Series with limit

Question

The problem is the following. Let $(a_{n})_{n\geq0}$ such that $\lim_{n\to\infty}a_{n}=\alpha\in\mathbb{C}$ and let $(b_{n})_{n\geq0}$ a succession of positive real numbers. We know that the series $$ \sum_{n=0}^{\infty}b_{n}z^{n} $$ converges for every $z\in\mathbb{C}$. Prove that, considering now $z\in\mathbb{R}$, $$ \lim_{z\to+\infty}\frac{\sum_{n=0}^{\infty}a_{n}b_{n}z^{n}}{\sum_{n=0}^{\infty}b_{n}z^{n}}=\alpha. $$ If one could switch the limit and the series, then it would be done, but it doesn't seem so easy.

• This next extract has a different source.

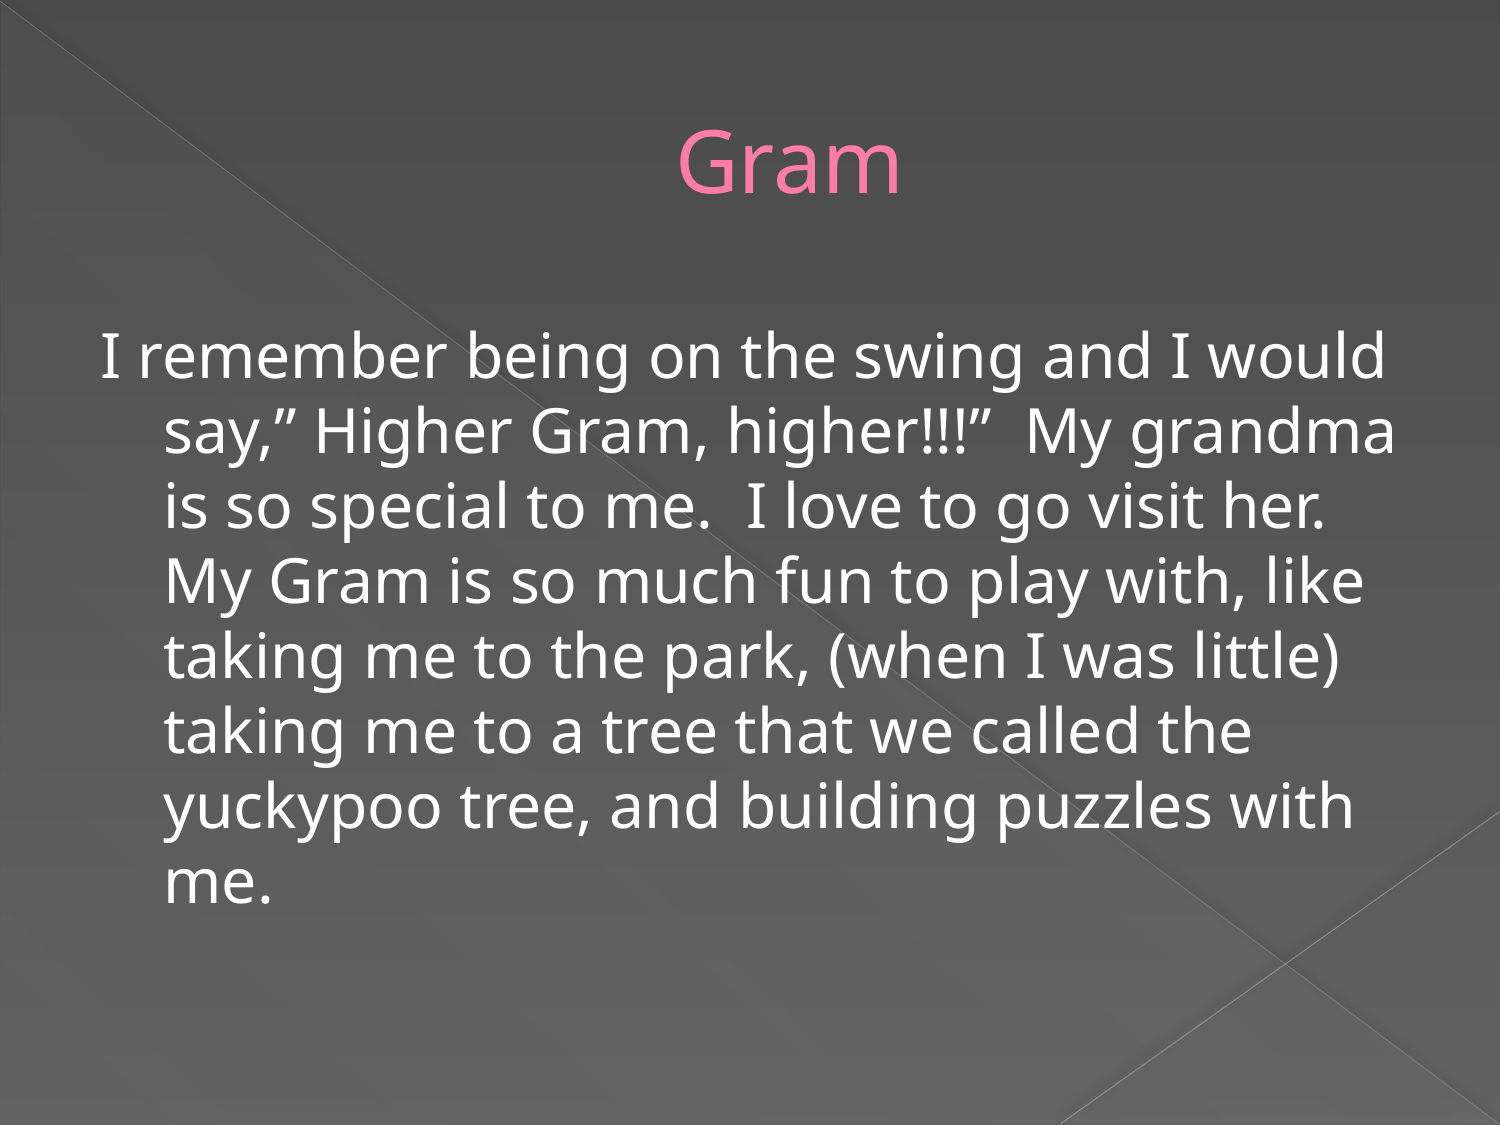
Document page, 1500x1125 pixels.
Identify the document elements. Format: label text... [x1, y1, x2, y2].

How can be proved the limit otherwise?

Answer 1

Suppose $\alpha = 0.$ Let $\epsilon>0.$ Then there exists $N$ such that $|a_n|<\epsilon$ for $n>N.$ The quotient of interest can be written

$$\frac{\sum_{n=0}^N a_nb_nz^n + \sum_{n=N+1}^\infty a_nb_nz^n}{\sum_{n=0}^N b_nz^n + \sum_{n=N+1}^\infty b_nz^n}.$$

For $z>0,$ the absolute value of this is bounded above by

$$\frac{\sum_{n=0}^N |a_n|b_nz^n + \epsilon\sum_{n=N+1}^\infty b_nz^n}{\sum_{n=0}^N b_nz^n + \sum_{n=N+1}^\infty b_nz^n}.$$

Now divide top and bottom by $\sum_{n=N+1}^\infty b_nz^n$ and take the $\limsup$ as $z\to \infty.$ We see this $\limsup$ is no more than

$$\frac{0+\epsilon}{0+1} = \epsilon.$$

This takes care of the $\alpha=0$ case, and if you think about it, gives all other cases as well.